#### EXTRACTED DATA
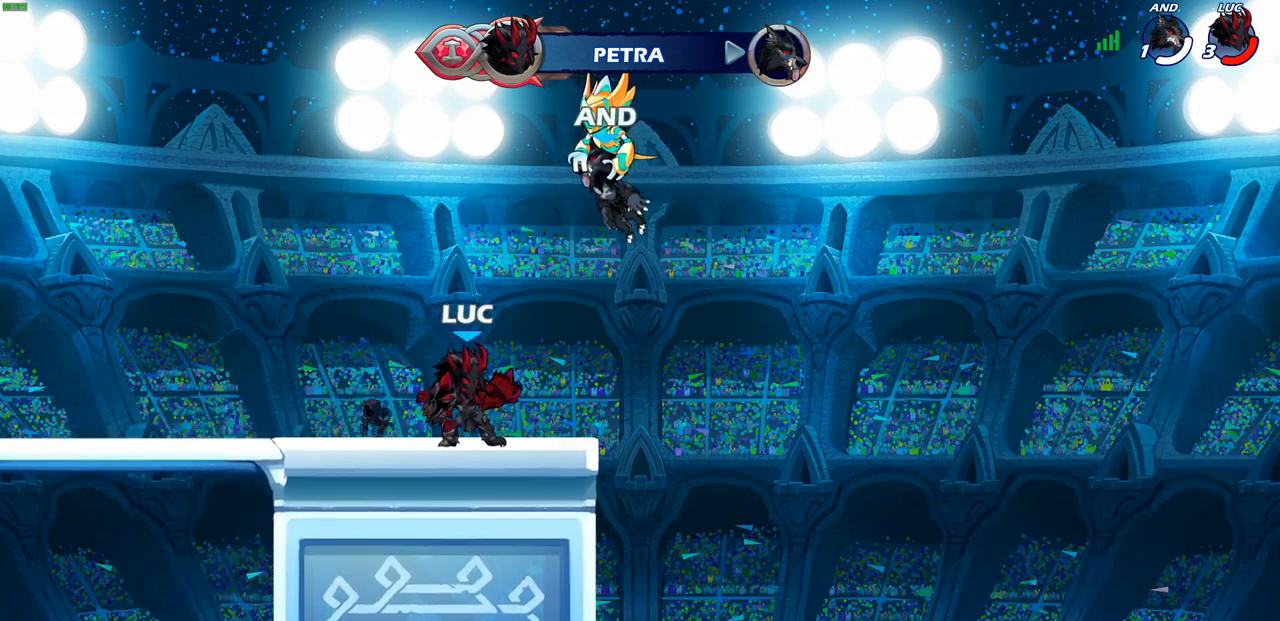
{"buttons": [], "left_stick": "center", "right_stick": "center", "events": []}
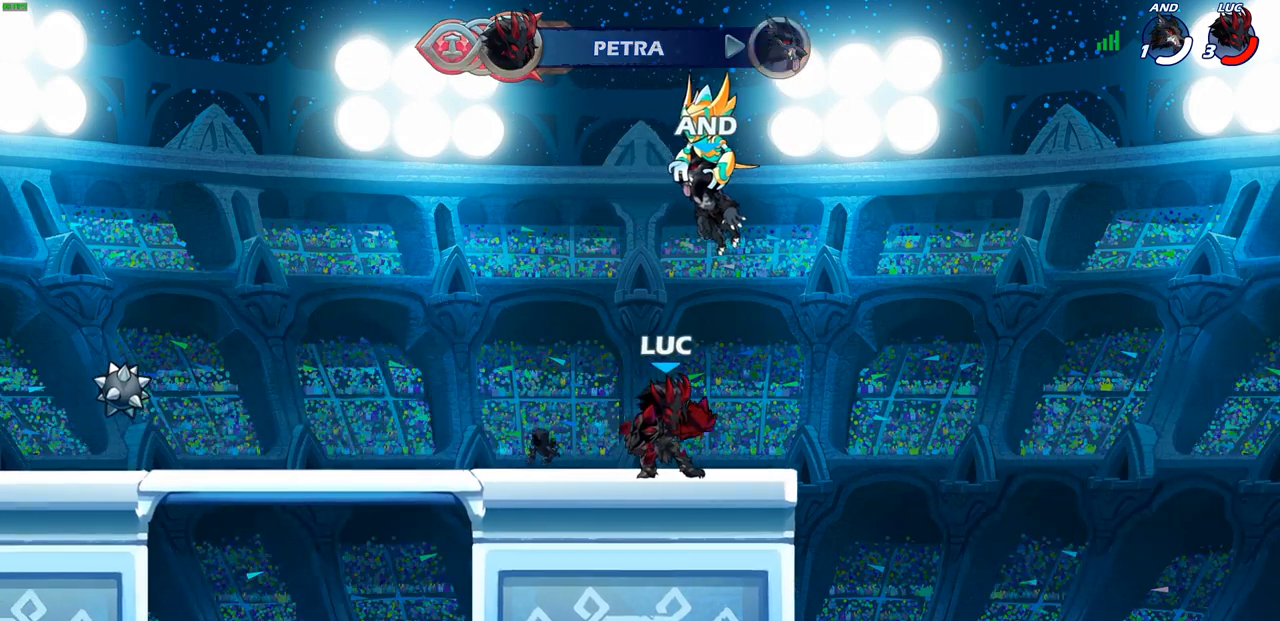
{"buttons": [], "left_stick": "center", "right_stick": "center", "events": []}
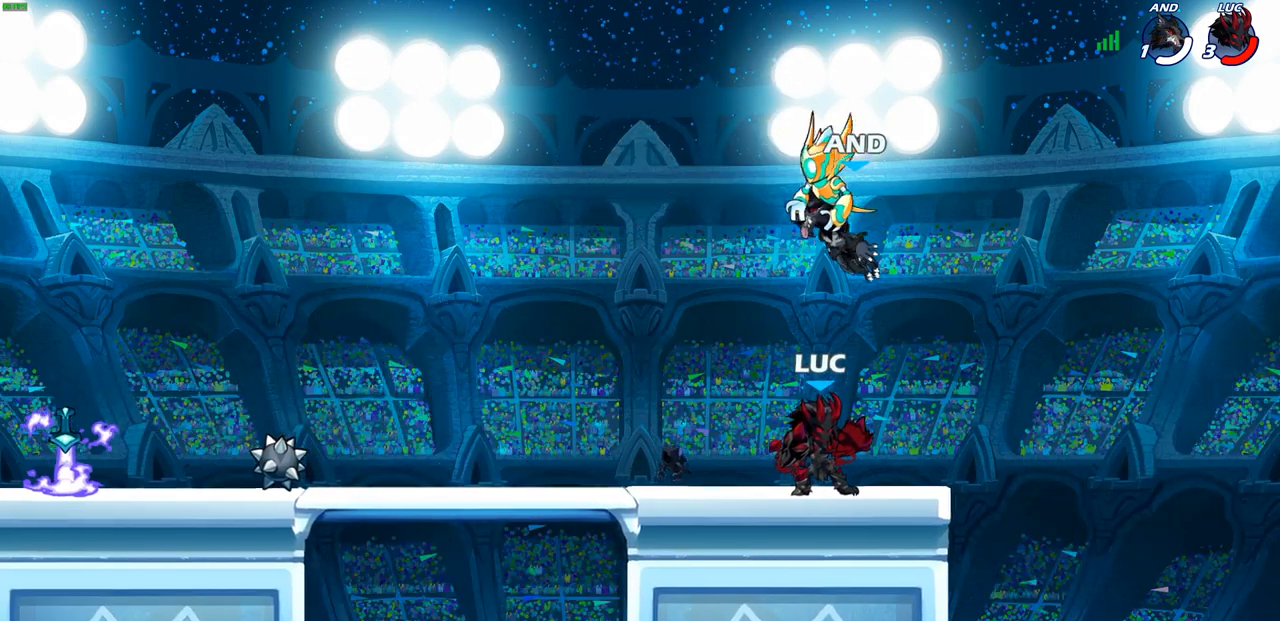
{"buttons": [], "left_stick": "left", "right_stick": "center", "events": [[350, "left_stick", "left"]]}
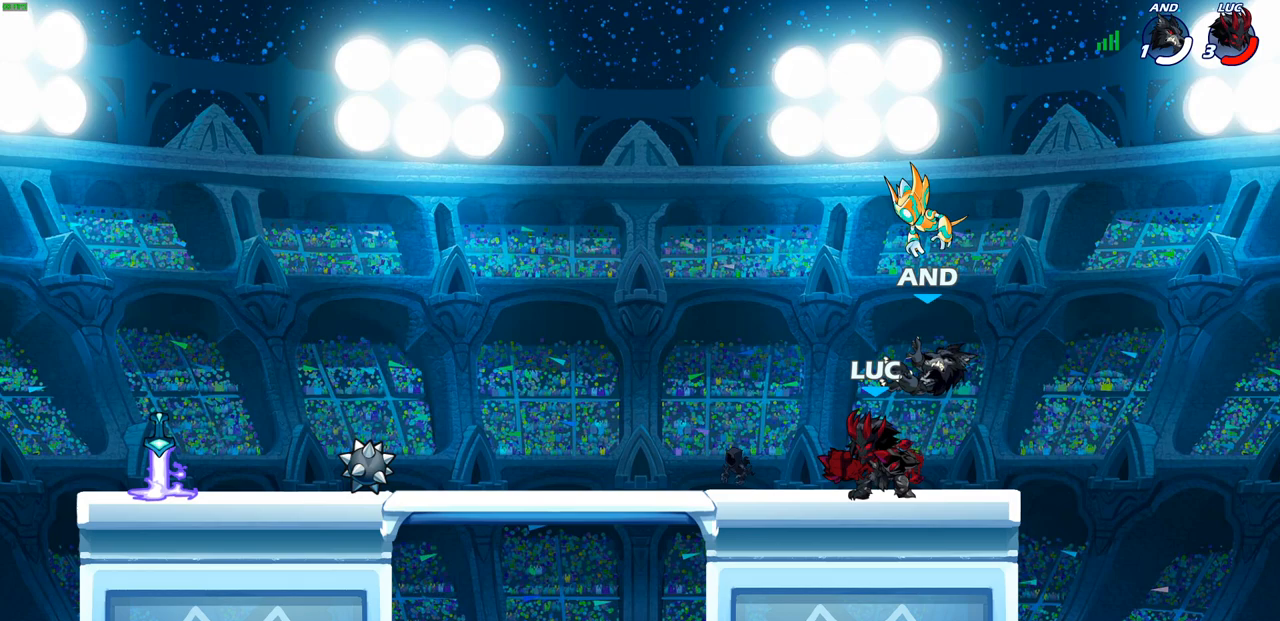
{"buttons": [], "left_stick": "up-left", "right_stick": "center", "events": [[167, "CROSS", "down"], [167, "left_stick", "up-right"], [317, "left_stick", "center"], [350, "CROSS", "up"], [383, "left_stick", "up-left"]]}
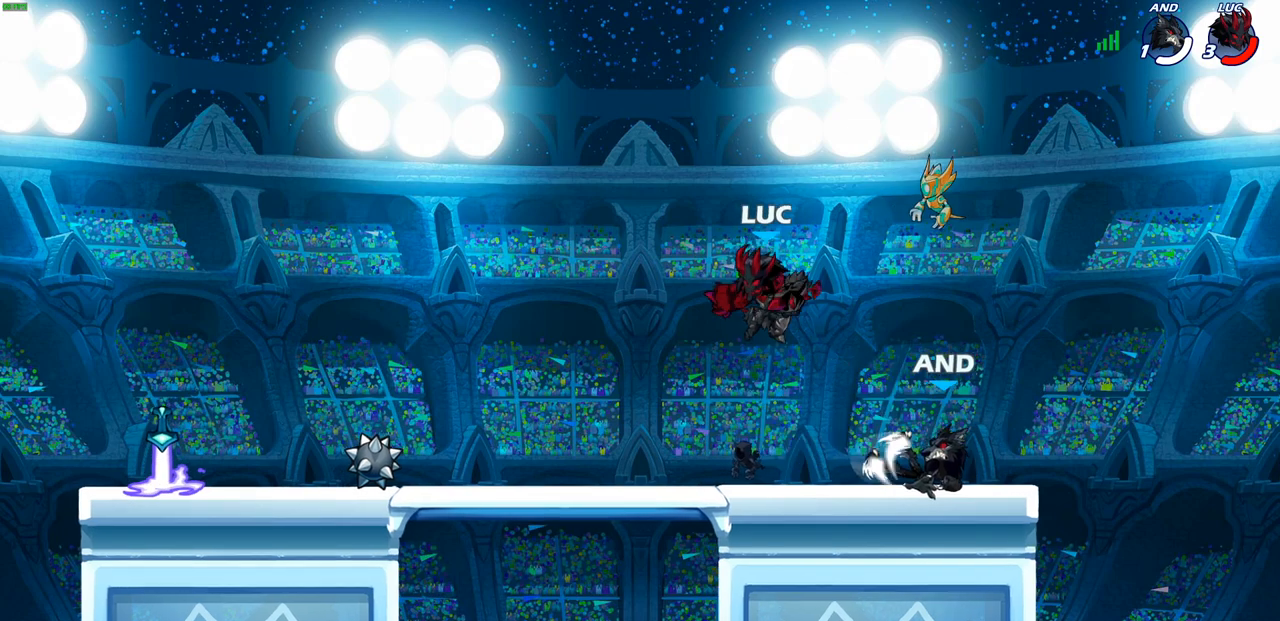
{"buttons": [], "left_stick": "center", "right_stick": "center", "events": [[100, "left_stick", "center"], [183, "left_stick", "down-right"], [367, "SQUARE", "down"], [450, "SQUARE", "up"], [483, "left_stick", "center"]]}
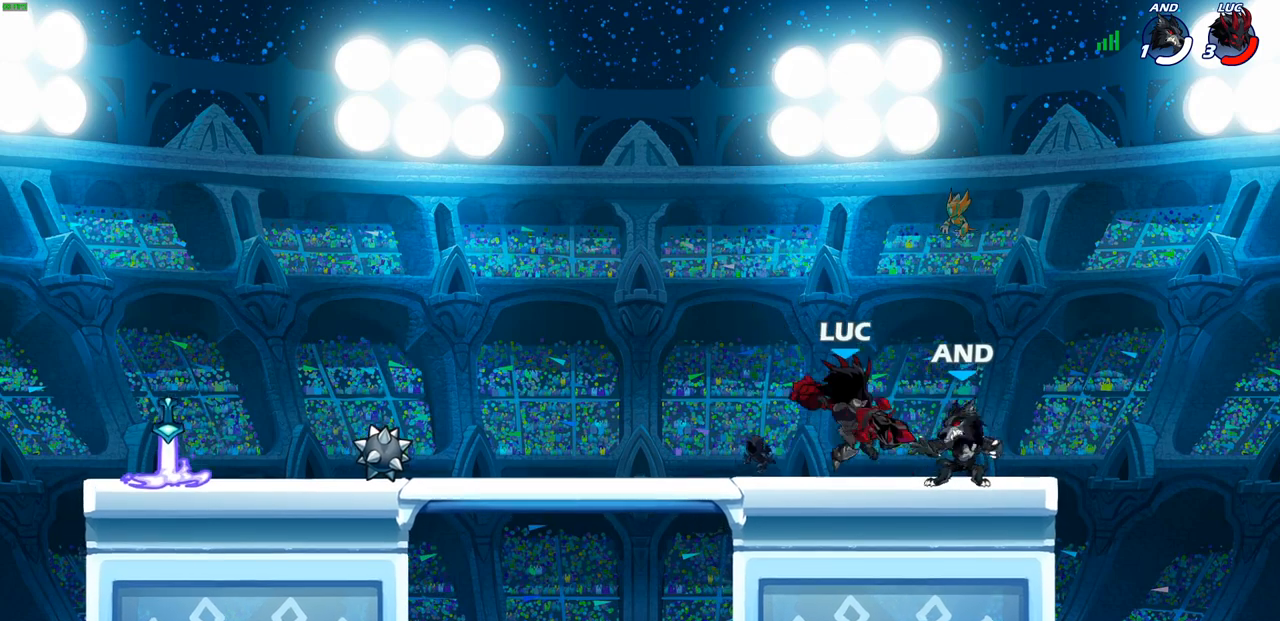
{"buttons": [], "left_stick": "left", "right_stick": "center", "events": [[267, "left_stick", "left"]]}
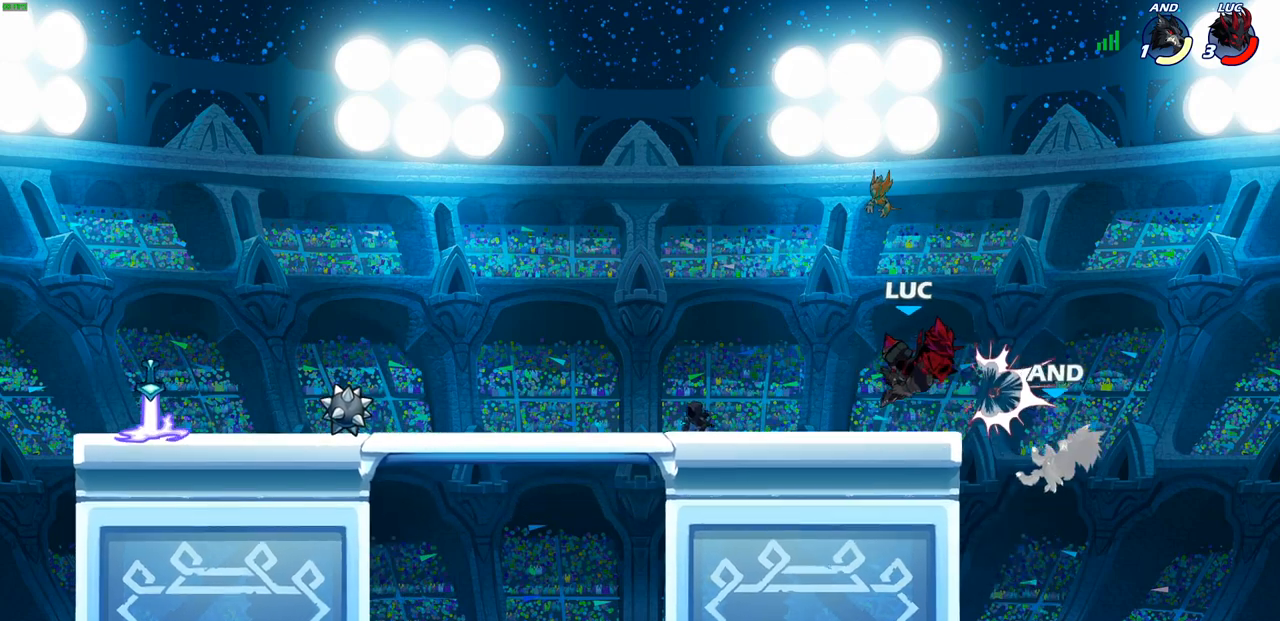
{"buttons": [], "left_stick": "down", "right_stick": "center", "events": [[250, "left_stick", "up-right"], [383, "left_stick", "down"]]}
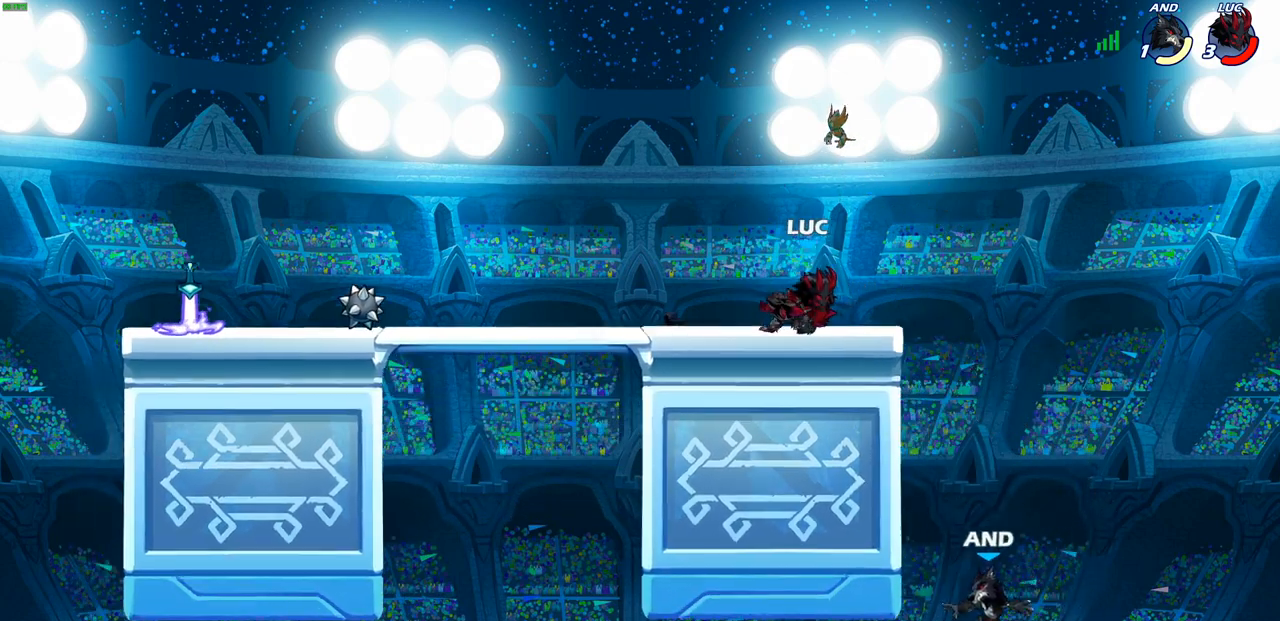
{"buttons": [], "left_stick": "down", "right_stick": "center", "events": []}
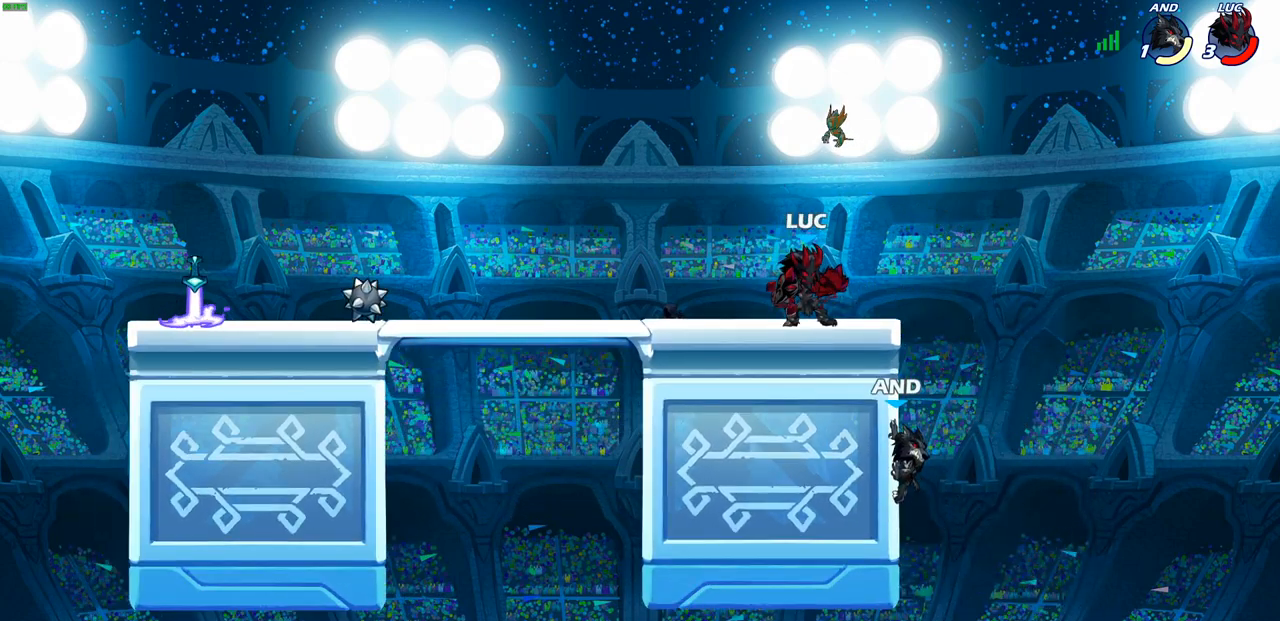
{"buttons": [], "left_stick": "down", "right_stick": "center", "events": []}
########
Given the data above, which lines hold the string "down"? Return them.

• OUTPUT FOR THIS TASK:
{"buttons": [], "left_stick": "up-left", "right_stick": "center", "events": [[167, "CROSS", "down"], [167, "left_stick", "up-right"], [317, "left_stick", "center"], [350, "CROSS", "up"], [383, "left_stick", "up-left"]]}
{"buttons": [], "left_stick": "center", "right_stick": "center", "events": [[100, "left_stick", "center"], [183, "left_stick", "down-right"], [367, "SQUARE", "down"], [450, "SQUARE", "up"], [483, "left_stick", "center"]]}
{"buttons": [], "left_stick": "down", "right_stick": "center", "events": [[250, "left_stick", "up-right"], [383, "left_stick", "down"]]}
{"buttons": [], "left_stick": "down", "right_stick": "center", "events": []}
{"buttons": [], "left_stick": "down", "right_stick": "center", "events": []}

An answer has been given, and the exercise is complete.